» SOURCE EXTRACT
'''
It is a great filter, but it's for a fish only tank. I'ts kinda like a wet-dry filter they work awesome , but not nessarily for planted tanks


----------



## Jimbo205 (Feb 2, 2006)

*Nutrafin CO2*

I know that undergravel filters are horrible for planted aquariums.

Which filter is best for a planted aquarium?

Thank you for your suggestions. I will try them.


----------



## skrezyna (Apr 13, 2006)

hey guys,

i just put the Nutrafin natural plant system in my 12g nano but its not doing anything. Zilch. Natta.

I put the sugar, two packetys and luke warm water, put on the cap but its not producing any bubbles. :-x


----------



## youjin (Apr 1, 2006)

Hi skrezyna

This normally do not happen. It should start to bubble latest one day, else, it is really fast (a few hours). Check that there is no leak and that the outlet is placed at the bottom-most ladder. Make sure there is no break on the tubes. also, make sure that the cap is tighten really well.


----------



## erijnal (Apr 5, 2006)

to put it simply, larger bubble = smaller surface area per volume of co2. that means that even though you have a bigger bubble sitting around, less co2 is actually exposed to the water, and it's not efficiently dissolving at all

also, while the bubble is running through the ladder, it is continuously exposed to more water, which accounts for the "shrinking bubble" effect, whereas the rate of dissolving for a bigger, stationary bubble will be a function of the water circulation by the bubble.

bigger bubble = more co2 in the gaseous form = something your plants can't utilize

hope this clears that up


----------



## skrezyna (Apr 13, 2006)

andrew tan said:


> Hi skrezyna
> 
> This normally do not happen. It should start to bubble latest one day, else, it is really fast (a few hours). Check that there is no leak and that the outlet is placed at the bottom-most ladder. Make sure there is no break on the tubes. also, make sure that the cap is tighten really well.


Andrew,

I think I see bubbles sitting on various stairs on the ladder, this a better sign than nothing as it was before? They arent moving but they ate there... Its been plugged in for maybe a few hours for the first time..


----------



## PascM (Mar 1, 2006)

skrezyna said:


> Andrew,
> 
> I think I see bubbles sitting on various stairs on the ladder, this a better sign than nothing as it was before? They arent moving but they ate there... Its been plugged in for maybe a few hours for the first time..


bubbles should walk on the ladder try to turn the ladder a little so the bubbles should go all the way up but not too fast.


----------
'''
» RECORD EXCERPTS
'''
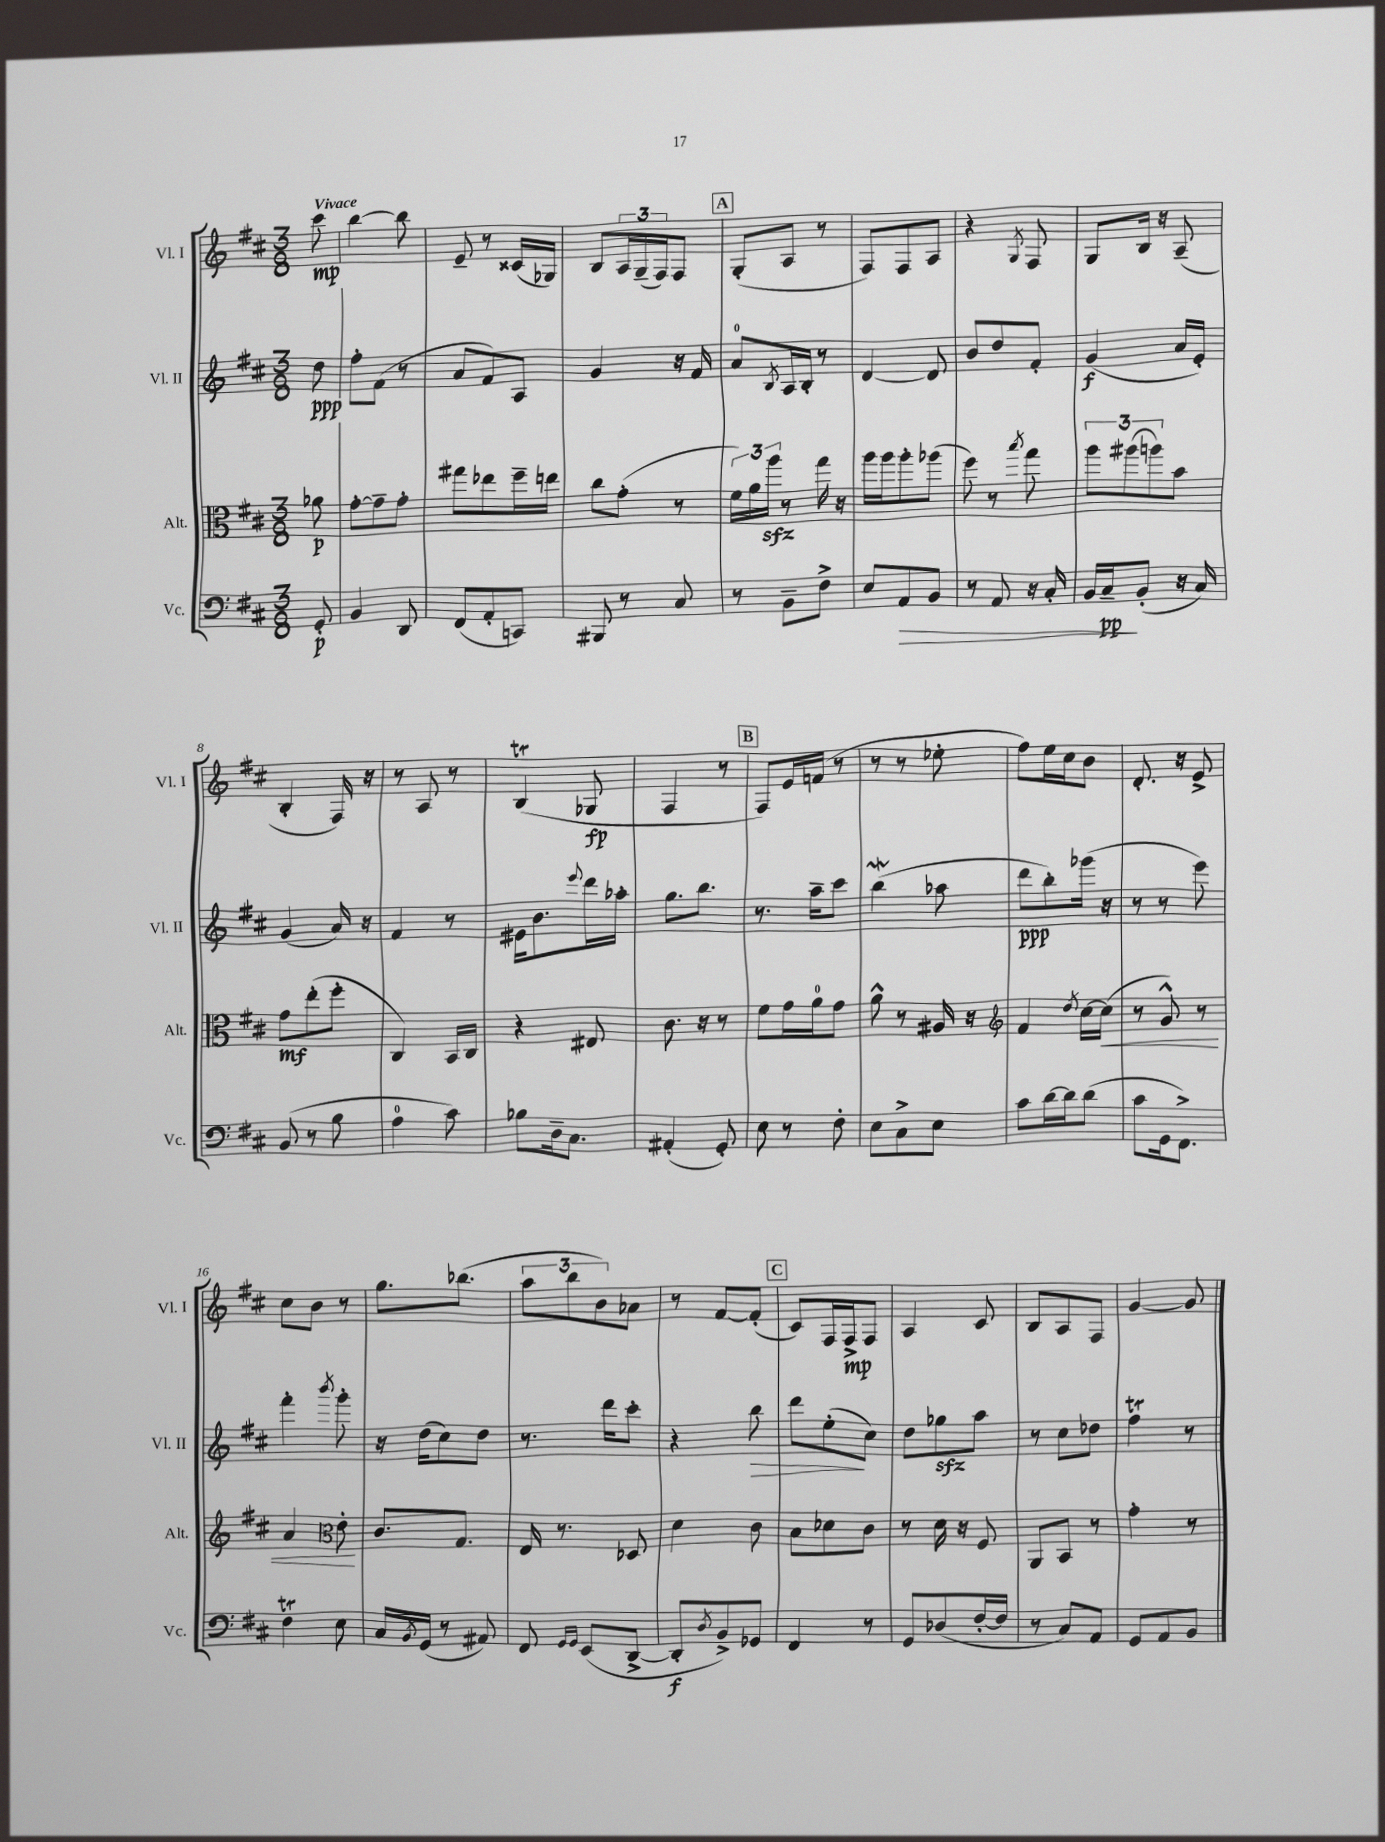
<<
\new StaffGroup <<
\new Staff = "s0" \with { instrumentName = "Vl. I" shortInstrumentName = "Vl. I" } {
    \clef treble \key d \major \numericTimeSignature \time 3/8 \partial 8 \tempo "Vivace"
    cis'''8\mp |
    b''4~ b''8 |
    e'8-- r8 cisis'16( ges16) |
    b8 \tuplet 3/2 { a16 g16--( fis16) } fis8 |
    \mark \markup { \box "A" } g8-.( a8 r8 |
    fis8) fis8 a8 |
    r4 \acciaccatura { g8 } fis8 |
    g8 b16 r16 a8--( |
    b4-. fis16) r16 |
    r8 a8 r8 |
    b4\trill( ges8\fp |
    fis4 r8 |
    \mark \markup { \box "B" } fis8) e'16 f'16( r8 |
    r8 r8 ees''8-. |
    fis''8) e''16 cis''16 b'8 |
    d'8.-. r16 e'8-> |
    cis''8 b'8 r8 |
    g''8. bes''8.( |
    \tuplet 3/2 { a''8 b''8 b'8) } aes'8 |
    r8 fis'8~ fis'8-.( |
    \mark \markup { \box "C" } cis'8) fis16 fis16->\mp fis8 |
    a4 cis'8 |
    b8 a8 fis8 |
    g'4~ g'8 \bar "|." |
}
\new Staff = "s1" \with { instrumentName = "Vl. II" shortInstrumentName = "Vl. II" } {
    \clef treble \key d \major \numericTimeSignature \time 3/8 \partial 8
    d''8\ppp |
    fis''8-. fis'8( r8 |
    a'8 fis'8) a8 |
    g'4 r16 fis'16 |
    \mark \markup { \box "A" } a'8-0 \acciaccatura { b8 } a16 b16-. r8 |
    d'4~ d'8 |
    b'8 d''8 fis'8-. |
    g'4\f( a'16 e'16-.) |
    g'4( a'16) r16 |
    fis'4 r8 |
    eis'16 b'8. \appoggiatura { e'''8 } d'''16 aes''16-. |
    g''8. b''8. |
    \mark \markup { \box "B" } r8. a''16-- cis'''8 |
    b''4\mordent( aes''8 |
    d'''8\ppp b''8-.) ges'''16( r16 |
    r8 r8 e'''8) |
    fis'''4-. \acciaccatura { b'''8 } g'''8-. |
    r16 d''16( cis''8) d''8 |
    r8. d'''16 cis'''8-. |
    r4 b''8\> |
    \mark \markup { \box "C" } d'''8 e''8-.\!( cis''8) |
    d''8 ges''8\sfz a''8 |
    r8 cis''8 des''8 |
    fis''4\trill r8 \bar "|." |
}
\new Staff = "s2" \with { instrumentName = "Alt." shortInstrumentName = "Alt." } {
    \clef alto \key d \major \numericTimeSignature \time 3/8 \partial 8
    aes'8\p |
    g'8~-. g'8-- g'8-. |
    gis''8 ees''8 fis''16-- e''16 |
    cis''8 g'8-.( r8 |
    \mark \markup { \box "A" } \tuplet 3/2 { fis'16) a'16 a''16\sfz } r8 g''16 r16 |
    a''16 a''16 a''8-. aes''8( |
    fis''8) r8 \acciaccatura { b''8 } g''8 |
    \tuplet 3/2 { a''8 ais''8( a''8) } b'8 |
    g'8\mf e''8-.( fis''8-. |
    cis4) b,16 cis16 |
    r4 eis8 |
    cis'8. r16 r8 |
    \mark \markup { \box "B" } fis'8 g'16 a'16-0 g'8 |
    a'8-^ r8 ais16 r16 |
    \clef treble fis'4 \acciaccatura { d''8 } cis''16~ cis''16\<( |
    r8 g'8-^) r8 |
    a'4 \clef alto e'8-.\! |
    cis'8. g8. |
    e16 r8. des8 |
    d'4 cis'8 |
    \mark \markup { \box "C" } b8 des'8 cis'8 |
    r8 d'16 r16 fis8 |
    a,8 b,8 r8 |
    g'4-. r8 \bar "|." |
}
\new Staff = "s3" \with { instrumentName = "Vc." shortInstrumentName = "Vc." } {
    \clef bass \key d \major \numericTimeSignature \time 3/8 \partial 8
    g,8-.\p |
    b,4 d,8 |
    fis,8( a,8-. c,8) |
    bis,,8 r8 cis8 |
    \mark \markup { \box "A" } r8 b,8-- fis8-> |
    e8 a,8\> b,8 |
    r8 a,8 r16 cis16-. |
    b,16 cis16--\pp\! b,8-.( r16 cis16) |
    b,8( r8 b8 |
    a4-0 cis'8) |
    bes8 d16-- cis8. |
    ais,4-.( g,8-.) |
    \mark \markup { \box "B" } e8 r8 fis8-. |
    e8 cis8-> e8 |
    cis'8 d'16~ d'16 d'8( |
    cis'8 g,16 fis,8.->) |
    fis4\trill e8 |
    cis16 \acciaccatura { b,8 } g,16( r8 ais,8) |
    fis,8 \grace { g,16 g,16 } e,8( d,8~-> |
    d,8-.\f \acciaccatura { d8 } b,8->) ges,8 |
    \mark \markup { \box "C" } fis,4 r8 |
    g,8 des8( fis16~-. fis16 |
    r8 cis8) a,8 |
    g,8 a,8 b,8 \bar "|." |
}
>>
>>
'''
» WRITTEN INSTRUCTION
In the forum thread, why is a bigger CO2 bubble said to be something plants can't use? Rely only on the forum thread.

» SOLUTION FOR THIS EXERCISE
A bigger bubble means more of the CO2 stays in gaseous form.